→ **What needs to be done**:
Nothing outside the range below should be printed. Output exactly the lines from the line with "tarjoaa uutta nähtävää –" to the line with "het maskeineen ja Suom", both included.

→ **Listed records**:
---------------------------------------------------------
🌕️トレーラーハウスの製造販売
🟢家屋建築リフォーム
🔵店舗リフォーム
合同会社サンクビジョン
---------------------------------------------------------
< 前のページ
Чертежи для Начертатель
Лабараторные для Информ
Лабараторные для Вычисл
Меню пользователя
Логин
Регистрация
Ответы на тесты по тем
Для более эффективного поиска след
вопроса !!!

* * *

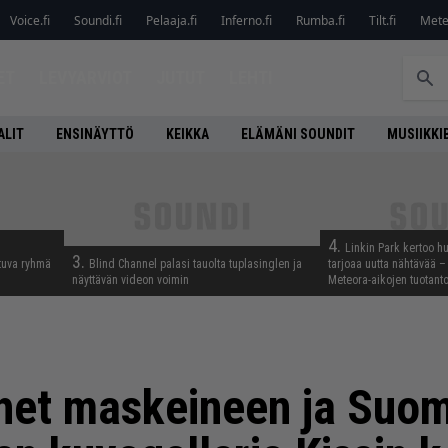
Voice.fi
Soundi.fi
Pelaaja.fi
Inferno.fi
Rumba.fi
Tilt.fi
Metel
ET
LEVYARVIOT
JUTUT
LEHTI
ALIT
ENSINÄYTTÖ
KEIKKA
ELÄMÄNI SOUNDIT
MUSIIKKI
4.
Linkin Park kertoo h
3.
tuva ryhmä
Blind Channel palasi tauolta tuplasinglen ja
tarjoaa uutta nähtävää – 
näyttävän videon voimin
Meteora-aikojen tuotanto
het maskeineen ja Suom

* * *

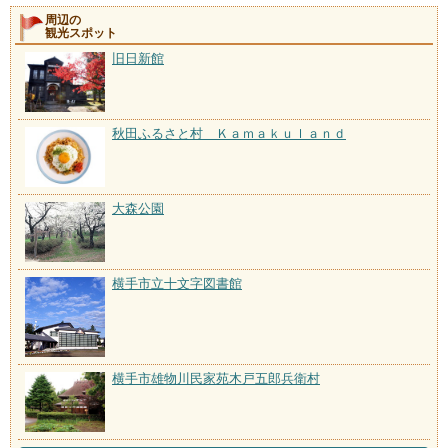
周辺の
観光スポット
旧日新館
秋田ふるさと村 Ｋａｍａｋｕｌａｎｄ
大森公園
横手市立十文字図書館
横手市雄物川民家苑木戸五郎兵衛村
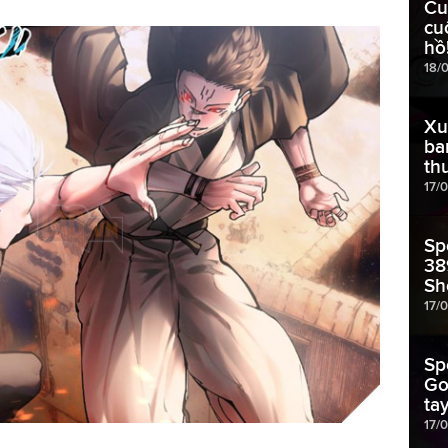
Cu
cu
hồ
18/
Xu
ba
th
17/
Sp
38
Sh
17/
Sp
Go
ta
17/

→ **Expected answer**:
tarjoaa uutta nähtävää – 
näyttävän videon voimin
Meteora-aikojen tuotanto
het maskeineen ja Suom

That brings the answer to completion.